Monday, March 3, 2014

A picture's worth a thousand words?

Recently I saw the film 'The Book Thief', based on the book by Australian author Markus Zusak. Perhaps you saw it too. I enjoyed it despite the grim moments, and especially loved the wonderful characters and warm, quirky humour. But I had read the book, and there was something missing - as there often is when the book becomes a film.


When I read the book, I was struck by the many fascinating turns of phrase, the way words seemed to have been carefully chosen to stop you in your tracks as you were reading so that you would pay attention to the description and let it sit with you.

Here's an extract from the first chapter:

Of course, an introduction.
            A beginning.
Where are my manners?
I could introduce myself properly, but it’s not really necessary. You will know me well enough and soon enough, depending on a diverse range of variables. It suffices to say that at some point in time, I will be standing over you, as genially as possible. Your soul will be in my arms. A color will be perched on my shoulder. I will carry you gently away.
At that moment, you will be lying there (I rarely find people standing up). You will be caked in your own body. There might be a discovery; a scream will dribble down the air. The only sound I’ll hear after that will be my own breathing, and the sound of the smell, of my footsteps. (p.4)

The sections in bold are what I'm talking about - words put together (the technical terms is 'collocations') that are quite unusual, often because the verb typically calls for a particular kind of noun to be the 'do-er' or the 'done-to', but the noun chosen is of a different kind that would not normally be considered a good fit. It's not enough just to put a noun with a verb - under normal circumstances, you have to choose the right kind of noun with particular semantic properties in order for it to work well with the verb. But in literature, the writer can exploit and subvert these conventions in order to make very particular or vivid meanings.

'A color [excuse the American spelling] will be perched on my shoulder.' 'To perch' is a particular kind of verb that generally calls for a very tangible thing to do the perching - for example, a bird is the thing you would usually expect to find perched on someone's shoulder. Sometimes a building is said to be perched on a cliff top or other precarious position. But a 'colour' - that is certainly not a tangible thing. Colour is an abstract quality. So we can differentiate between two categories of nouns - concrete and abstract. Some verbs need a concrete noun, whereas others can take either abstract or concrete.

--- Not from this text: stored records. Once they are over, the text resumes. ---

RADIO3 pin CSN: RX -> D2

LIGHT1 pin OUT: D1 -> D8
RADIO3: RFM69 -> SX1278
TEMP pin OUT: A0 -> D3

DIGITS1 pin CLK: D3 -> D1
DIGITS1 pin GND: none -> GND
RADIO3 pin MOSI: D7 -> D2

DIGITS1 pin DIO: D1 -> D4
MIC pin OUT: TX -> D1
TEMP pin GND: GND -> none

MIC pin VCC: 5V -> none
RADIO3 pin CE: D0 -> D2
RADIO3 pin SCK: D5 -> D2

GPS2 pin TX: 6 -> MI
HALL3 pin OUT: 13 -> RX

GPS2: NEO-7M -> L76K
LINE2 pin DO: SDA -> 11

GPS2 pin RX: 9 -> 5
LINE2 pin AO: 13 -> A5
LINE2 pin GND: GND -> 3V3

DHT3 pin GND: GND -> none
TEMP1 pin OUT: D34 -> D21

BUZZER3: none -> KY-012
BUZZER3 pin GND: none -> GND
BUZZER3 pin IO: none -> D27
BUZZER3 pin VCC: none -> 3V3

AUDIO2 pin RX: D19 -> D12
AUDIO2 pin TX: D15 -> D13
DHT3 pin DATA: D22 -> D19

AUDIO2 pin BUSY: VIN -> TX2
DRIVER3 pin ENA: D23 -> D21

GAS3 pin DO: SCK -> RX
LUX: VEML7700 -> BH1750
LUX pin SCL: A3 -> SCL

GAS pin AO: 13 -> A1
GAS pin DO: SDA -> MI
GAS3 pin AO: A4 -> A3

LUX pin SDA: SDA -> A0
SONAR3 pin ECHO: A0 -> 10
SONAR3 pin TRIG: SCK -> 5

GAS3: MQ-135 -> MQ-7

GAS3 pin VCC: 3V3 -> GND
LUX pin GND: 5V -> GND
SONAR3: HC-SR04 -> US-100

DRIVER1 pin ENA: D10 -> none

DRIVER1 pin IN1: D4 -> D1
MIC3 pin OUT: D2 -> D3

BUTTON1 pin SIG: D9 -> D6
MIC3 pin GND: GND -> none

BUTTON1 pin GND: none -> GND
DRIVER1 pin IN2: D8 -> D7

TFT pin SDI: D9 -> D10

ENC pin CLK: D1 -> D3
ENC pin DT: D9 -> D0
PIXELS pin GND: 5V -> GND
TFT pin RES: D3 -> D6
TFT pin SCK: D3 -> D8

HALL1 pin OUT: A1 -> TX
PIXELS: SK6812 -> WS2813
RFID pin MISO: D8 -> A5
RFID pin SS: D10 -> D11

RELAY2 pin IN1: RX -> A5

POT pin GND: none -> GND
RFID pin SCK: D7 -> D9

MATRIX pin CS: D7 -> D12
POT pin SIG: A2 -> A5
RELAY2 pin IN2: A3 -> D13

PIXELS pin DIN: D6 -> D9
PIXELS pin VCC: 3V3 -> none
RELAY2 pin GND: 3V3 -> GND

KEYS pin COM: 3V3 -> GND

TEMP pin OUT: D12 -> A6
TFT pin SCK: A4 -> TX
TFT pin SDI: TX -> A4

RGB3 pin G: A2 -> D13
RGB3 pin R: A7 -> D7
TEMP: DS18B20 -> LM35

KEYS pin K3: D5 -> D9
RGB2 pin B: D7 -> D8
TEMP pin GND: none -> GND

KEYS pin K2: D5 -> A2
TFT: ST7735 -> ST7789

I'm still not sure what it means for the narrator (spoiler alert: the narrator is 'Death') to say that a colour will be perched on his shoulder. Perhaps Zusak means for us to be confused there - after all, we can't yet know what it will be like when we die. Or perhaps he's trying to make 'colour' more tangible here by its association with the verb 'to perch'.

A similar thing is happening with 'a scream will dribble down the air'. With the verb 'to dribble', we expect the thing that dribbles to be concrete, and more specifically, something liquidy. You can see now how specific the requirements of the verb can be in terms of what kinds of nouns are 'allowed' to hang around with it. But 'a scream'? - it's neither liquid nor concrete.

Likewise, the phrase 'down the air' subverts our expectations. We expect that if something dribbles, it will dribble down a tangible surface, such as a wall or window. But 'the air' is not a surface and so the whole clause jars you as you read. As I ponder it, I get a very vivid image of the way the sound of the scream might make an initial impact and then gradually die away, leaving some kind of mental or emotional trace, as liquid dribbling down a surface leaves a trace.

I expect it would be very difficult, no matter how good the screenplay, to capture in film the meanings made by these unusual collocations. There are lots of these examples in the book where abstract things are collocated with verbs that usually require concrete things, and the thing about abstract things is that they are abstract. That is, they are harder to convey in the visual medium of film, without using the original wording somehow in spoken or written language as part of the film. A picture may be worth a thousand words; but where the words precede the picture, there may be no picture worthy of the words.  

References

Zusak, M. (2008) The Book Thief. Sydney: Picador/Pan Macmillan.